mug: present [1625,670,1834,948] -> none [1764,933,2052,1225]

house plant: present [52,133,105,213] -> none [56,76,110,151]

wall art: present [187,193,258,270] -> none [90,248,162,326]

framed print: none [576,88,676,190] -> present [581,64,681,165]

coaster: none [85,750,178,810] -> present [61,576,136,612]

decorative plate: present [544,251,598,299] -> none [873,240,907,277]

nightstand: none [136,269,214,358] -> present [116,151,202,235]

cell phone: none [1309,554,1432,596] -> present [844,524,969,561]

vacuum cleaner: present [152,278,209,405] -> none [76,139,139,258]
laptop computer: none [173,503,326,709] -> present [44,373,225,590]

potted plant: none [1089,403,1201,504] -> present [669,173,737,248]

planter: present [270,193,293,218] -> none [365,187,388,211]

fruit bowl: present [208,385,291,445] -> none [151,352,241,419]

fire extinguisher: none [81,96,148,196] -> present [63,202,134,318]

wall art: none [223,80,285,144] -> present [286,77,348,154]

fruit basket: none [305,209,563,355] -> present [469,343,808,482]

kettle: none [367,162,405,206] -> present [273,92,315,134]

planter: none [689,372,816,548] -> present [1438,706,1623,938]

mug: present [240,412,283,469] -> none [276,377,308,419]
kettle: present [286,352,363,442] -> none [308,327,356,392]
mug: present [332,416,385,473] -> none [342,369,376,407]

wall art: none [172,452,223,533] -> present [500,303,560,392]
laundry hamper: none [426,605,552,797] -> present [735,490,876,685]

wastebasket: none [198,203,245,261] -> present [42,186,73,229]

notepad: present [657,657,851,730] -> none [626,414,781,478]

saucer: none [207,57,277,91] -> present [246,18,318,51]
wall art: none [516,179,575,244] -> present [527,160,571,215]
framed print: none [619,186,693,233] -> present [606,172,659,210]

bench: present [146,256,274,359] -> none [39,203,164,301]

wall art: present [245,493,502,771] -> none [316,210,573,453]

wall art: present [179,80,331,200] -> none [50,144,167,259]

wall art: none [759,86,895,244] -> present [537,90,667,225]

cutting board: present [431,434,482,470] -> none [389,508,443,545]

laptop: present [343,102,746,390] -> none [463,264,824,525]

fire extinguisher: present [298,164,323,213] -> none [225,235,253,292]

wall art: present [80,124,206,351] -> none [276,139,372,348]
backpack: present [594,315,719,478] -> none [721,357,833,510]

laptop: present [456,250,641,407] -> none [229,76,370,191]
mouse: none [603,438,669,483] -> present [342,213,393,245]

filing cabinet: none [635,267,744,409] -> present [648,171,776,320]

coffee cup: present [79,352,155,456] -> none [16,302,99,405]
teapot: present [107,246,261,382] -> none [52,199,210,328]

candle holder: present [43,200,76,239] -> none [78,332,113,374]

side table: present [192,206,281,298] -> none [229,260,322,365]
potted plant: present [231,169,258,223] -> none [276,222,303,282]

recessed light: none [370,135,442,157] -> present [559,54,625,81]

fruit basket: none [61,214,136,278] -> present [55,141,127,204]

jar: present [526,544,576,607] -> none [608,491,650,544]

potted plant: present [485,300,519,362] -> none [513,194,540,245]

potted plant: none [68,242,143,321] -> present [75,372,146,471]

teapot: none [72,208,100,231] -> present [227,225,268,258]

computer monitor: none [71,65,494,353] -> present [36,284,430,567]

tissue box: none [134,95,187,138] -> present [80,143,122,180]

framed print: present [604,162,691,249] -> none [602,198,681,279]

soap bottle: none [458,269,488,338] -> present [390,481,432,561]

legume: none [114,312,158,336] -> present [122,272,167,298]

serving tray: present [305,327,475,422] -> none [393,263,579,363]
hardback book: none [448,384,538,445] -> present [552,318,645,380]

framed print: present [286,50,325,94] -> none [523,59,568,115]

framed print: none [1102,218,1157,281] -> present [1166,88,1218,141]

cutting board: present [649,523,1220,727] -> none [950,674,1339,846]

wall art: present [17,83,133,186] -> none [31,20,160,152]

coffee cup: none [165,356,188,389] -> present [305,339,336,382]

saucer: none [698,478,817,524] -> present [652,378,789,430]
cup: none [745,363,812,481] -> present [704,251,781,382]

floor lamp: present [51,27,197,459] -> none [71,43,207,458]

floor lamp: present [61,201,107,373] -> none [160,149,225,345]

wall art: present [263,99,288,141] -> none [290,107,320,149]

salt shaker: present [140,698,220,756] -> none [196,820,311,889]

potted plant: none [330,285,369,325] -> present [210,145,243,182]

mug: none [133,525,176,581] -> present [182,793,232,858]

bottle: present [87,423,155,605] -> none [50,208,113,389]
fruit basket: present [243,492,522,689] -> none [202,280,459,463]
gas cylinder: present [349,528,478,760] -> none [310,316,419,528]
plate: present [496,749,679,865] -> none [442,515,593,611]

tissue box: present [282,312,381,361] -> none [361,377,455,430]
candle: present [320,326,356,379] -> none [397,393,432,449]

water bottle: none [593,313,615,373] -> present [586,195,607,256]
________________________________________
▸ Required action
Your task is to retype the records precisely as they stand.

▸ Your solution
mug: present [1625,670,1834,948] -> none [1764,933,2052,1225]

house plant: present [52,133,105,213] -> none [56,76,110,151]

wall art: present [187,193,258,270] -> none [90,248,162,326]

framed print: none [576,88,676,190] -> present [581,64,681,165]

coaster: none [85,750,178,810] -> present [61,576,136,612]

decorative plate: present [544,251,598,299] -> none [873,240,907,277]

nightstand: none [136,269,214,358] -> present [116,151,202,235]

cell phone: none [1309,554,1432,596] -> present [844,524,969,561]

vacuum cleaner: present [152,278,209,405] -> none [76,139,139,258]
laptop computer: none [173,503,326,709] -> present [44,373,225,590]

potted plant: none [1089,403,1201,504] -> present [669,173,737,248]

planter: present [270,193,293,218] -> none [365,187,388,211]

fruit bowl: present [208,385,291,445] -> none [151,352,241,419]

fire extinguisher: none [81,96,148,196] -> present [63,202,134,318]

wall art: none [223,80,285,144] -> present [286,77,348,154]

fruit basket: none [305,209,563,355] -> present [469,343,808,482]

kettle: none [367,162,405,206] -> present [273,92,315,134]

planter: none [689,372,816,548] -> present [1438,706,1623,938]

mug: present [240,412,283,469] -> none [276,377,308,419]
kettle: present [286,352,363,442] -> none [308,327,356,392]
mug: present [332,416,385,473] -> none [342,369,376,407]

wall art: none [172,452,223,533] -> present [500,303,560,392]
laundry hamper: none [426,605,552,797] -> present [735,490,876,685]

wastebasket: none [198,203,245,261] -> present [42,186,73,229]

notepad: present [657,657,851,730] -> none [626,414,781,478]

saucer: none [207,57,277,91] -> present [246,18,318,51]
wall art: none [516,179,575,244] -> present [527,160,571,215]
framed print: none [619,186,693,233] -> present [606,172,659,210]

bench: present [146,256,274,359] -> none [39,203,164,301]

wall art: present [245,493,502,771] -> none [316,210,573,453]

wall art: present [179,80,331,200] -> none [50,144,167,259]

wall art: none [759,86,895,244] -> present [537,90,667,225]

cutting board: present [431,434,482,470] -> none [389,508,443,545]

laptop: present [343,102,746,390] -> none [463,264,824,525]

fire extinguisher: present [298,164,323,213] -> none [225,235,253,292]

wall art: present [80,124,206,351] -> none [276,139,372,348]
backpack: present [594,315,719,478] -> none [721,357,833,510]

laptop: present [456,250,641,407] -> none [229,76,370,191]
mouse: none [603,438,669,483] -> present [342,213,393,245]

filing cabinet: none [635,267,744,409] -> present [648,171,776,320]

coffee cup: present [79,352,155,456] -> none [16,302,99,405]
teapot: present [107,246,261,382] -> none [52,199,210,328]

candle holder: present [43,200,76,239] -> none [78,332,113,374]

side table: present [192,206,281,298] -> none [229,260,322,365]
potted plant: present [231,169,258,223] -> none [276,222,303,282]

recessed light: none [370,135,442,157] -> present [559,54,625,81]

fruit basket: none [61,214,136,278] -> present [55,141,127,204]

jar: present [526,544,576,607] -> none [608,491,650,544]

potted plant: present [485,300,519,362] -> none [513,194,540,245]

potted plant: none [68,242,143,321] -> present [75,372,146,471]

teapot: none [72,208,100,231] -> present [227,225,268,258]

computer monitor: none [71,65,494,353] -> present [36,284,430,567]

tissue box: none [134,95,187,138] -> present [80,143,122,180]

framed print: present [604,162,691,249] -> none [602,198,681,279]

soap bottle: none [458,269,488,338] -> present [390,481,432,561]

legume: none [114,312,158,336] -> present [122,272,167,298]

serving tray: present [305,327,475,422] -> none [393,263,579,363]
hardback book: none [448,384,538,445] -> present [552,318,645,380]

framed print: present [286,50,325,94] -> none [523,59,568,115]

framed print: none [1102,218,1157,281] -> present [1166,88,1218,141]

cutting board: present [649,523,1220,727] -> none [950,674,1339,846]

wall art: present [17,83,133,186] -> none [31,20,160,152]

coffee cup: none [165,356,188,389] -> present [305,339,336,382]

saucer: none [698,478,817,524] -> present [652,378,789,430]
cup: none [745,363,812,481] -> present [704,251,781,382]

floor lamp: present [51,27,197,459] -> none [71,43,207,458]

floor lamp: present [61,201,107,373] -> none [160,149,225,345]

wall art: present [263,99,288,141] -> none [290,107,320,149]

salt shaker: present [140,698,220,756] -> none [196,820,311,889]

potted plant: none [330,285,369,325] -> present [210,145,243,182]

mug: none [133,525,176,581] -> present [182,793,232,858]

bottle: present [87,423,155,605] -> none [50,208,113,389]
fruit basket: present [243,492,522,689] -> none [202,280,459,463]
gas cylinder: present [349,528,478,760] -> none [310,316,419,528]
plate: present [496,749,679,865] -> none [442,515,593,611]

tissue box: present [282,312,381,361] -> none [361,377,455,430]
candle: present [320,326,356,379] -> none [397,393,432,449]

water bottle: none [593,313,615,373] -> present [586,195,607,256]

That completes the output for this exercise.